* ACTIVITY
Reproduce the listing below verbatim, line for line, omitting the pictures from your answer.

(Dataset entries)
Content starts

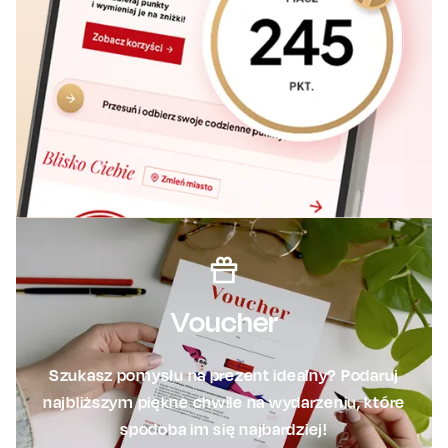
Voucher
Szukasz pomysłu na prezent idealny? Podaruj
najbliższym piękne chwile na wydarzeniu, które
spodoba im się najbardziej!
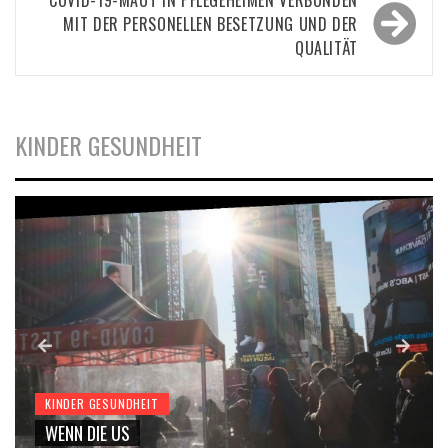
COVID-19-MAUT IN PFLEGEHEIMEN VERBUNDEN
MIT DER PERSONELLEN BESETZUNG UND DER
QUALITÄT
KINDER GESUNDHEIT
KINDER GESUNDHEIT
WENN DIE US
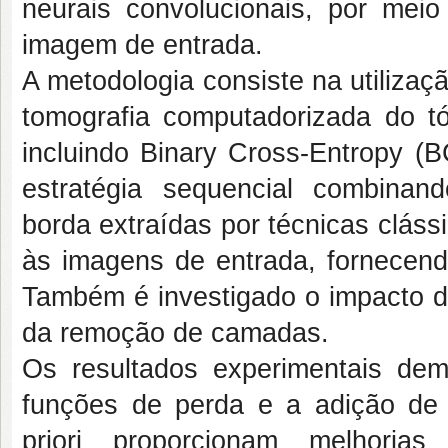
neurais convolucionais, por meio
imagem de entrada.
A metodologia consiste na utilizaç
tomografia computadorizada do tó
incluindo Binary Cross-Entropy (B
estratégia sequencial combinan
borda extraídas por técnicas clás
às imagens de entrada, fornecend
Também é investigado o impacto d
da remoção de camadas.
Os resultados experimentais de
funções de perda e a adição de
priori proporcionam melhorias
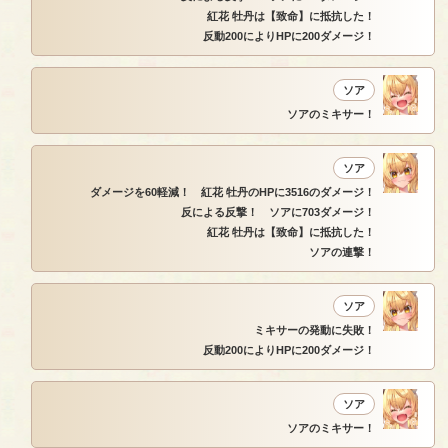
紅花 牡丹は【致命】に抵抗した！
反動200によりHPに200ダメージ！
ソア
ソアのミキサー！
ソア
ダメージを60軽減！ 紅花 牡丹のHPに3516のダメージ！
反による反撃！ ソアに703ダメージ！
紅花 牡丹は【致命】に抵抗した！
ソアの連撃！
ソア
ミキサーの発動に失敗！
反動200によりHPに200ダメージ！
ソア
ソアのミキサー！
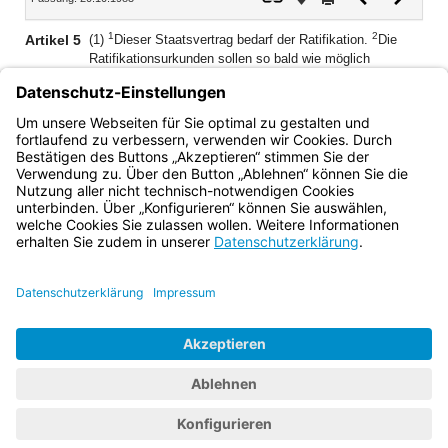
Dokument
Dokume
1
2
Artikel 5
(1)
Dieser Staatsvertrag bedarf der Ratifikation.
Die
Ratifikationsurkunden sollen so bald wie möglich
ausgetauscht werden.
(2) Dieser Staatsvertrag tritt am ersten Tag des dem
Austausch der Ratifikationsurkunden folgenden
Kalendermonats in Kraft.
Bayern.de
BayernPortal
Datenschutz
Impressum
Barrierefreiheit
Hilfe
Kontakt
Kontrastwechsel
Schriftgröße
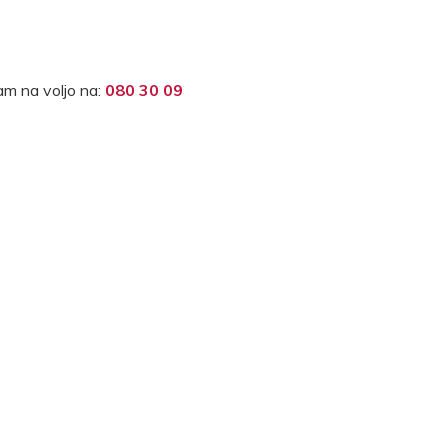
m na voljo na:
080 30 09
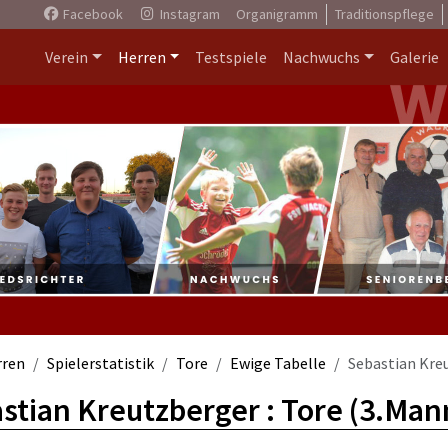
Facebook
Instagram
Organigramm
Traditionspflege
Verein
Herren
Testspiele
Nachwuchs
Galerie
rren
Spielerstatistik
Tore
Ewige Tabelle
Sebastian Kre
stian Kreutzberger : Tore (3.Man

Content ends

* OUTPUT OF THE TASK
Voucher
Szukasz pomysłu na prezent idealny? Podaruj
najbliższym piękne chwile na wydarzeniu, które
spodoba im się najbardziej!
COVID-19-MAUT IN PFLEGEHEIMEN VERBUNDEN
MIT DER PERSONELLEN BESETZUNG UND DER
QUALITÄT
KINDER GESUNDHEIT
KINDER GESUNDHEIT
WENN DIE US
neurais convolucionais, por meio
imagem de entrada.
A metodologia consiste na utilizaç
tomografia computadorizada do tó
incluindo Binary Cross-Entropy (B
estratégia sequencial combinan
borda extraídas por técnicas clás
às imagens de entrada, fornecend
Também é investigado o impacto d
da remoção de camadas.
Os resultados experimentais de
funções de perda e a adição de
priori proporcionam melhorias
紅花 牡丹は【致命】に抵抗した！
反動200によりHPに200ダメージ！
ソア
ソアのミキサー！
ソア
ダメージを60軽減！ 紅花 牡丹のHPに3516のダメージ！
反による反撃！ ソアに703ダメージ！
紅花 牡丹は【致命】に抵抗した！
ソアの連撃！
ソア
ミキサーの発動に失敗！
反動200によりHPに200ダメージ！
ソア
ソアのミキサー！
Dokument
Dokume
1
2
Artikel 5
(1)
Dieser Staatsvertrag bedarf der Ratifikation.
Die
Ratifikationsurkunden sollen so bald wie möglich
ausgetauscht werden.
(2) Dieser Staatsvertrag tritt am ersten Tag des dem
Austausch der Ratifikationsurkunden folgenden
Kalendermonats in Kraft.
Bayern.de
BayernPortal
Datenschutz
Impressum
Barrierefreiheit
Hilfe
Kontakt
Kontrastwechsel
Schriftgröße
m na voljo na:
080 30 09
Facebook
Instagram
Organigramm
Traditionspflege
Verein
Herren
Testspiele
Nachwuchs
Galerie
rren
Spielerstatistik
Tore
Ewige Tabelle
Sebastian Kre
stian Kreutzberger : Tore (3.Man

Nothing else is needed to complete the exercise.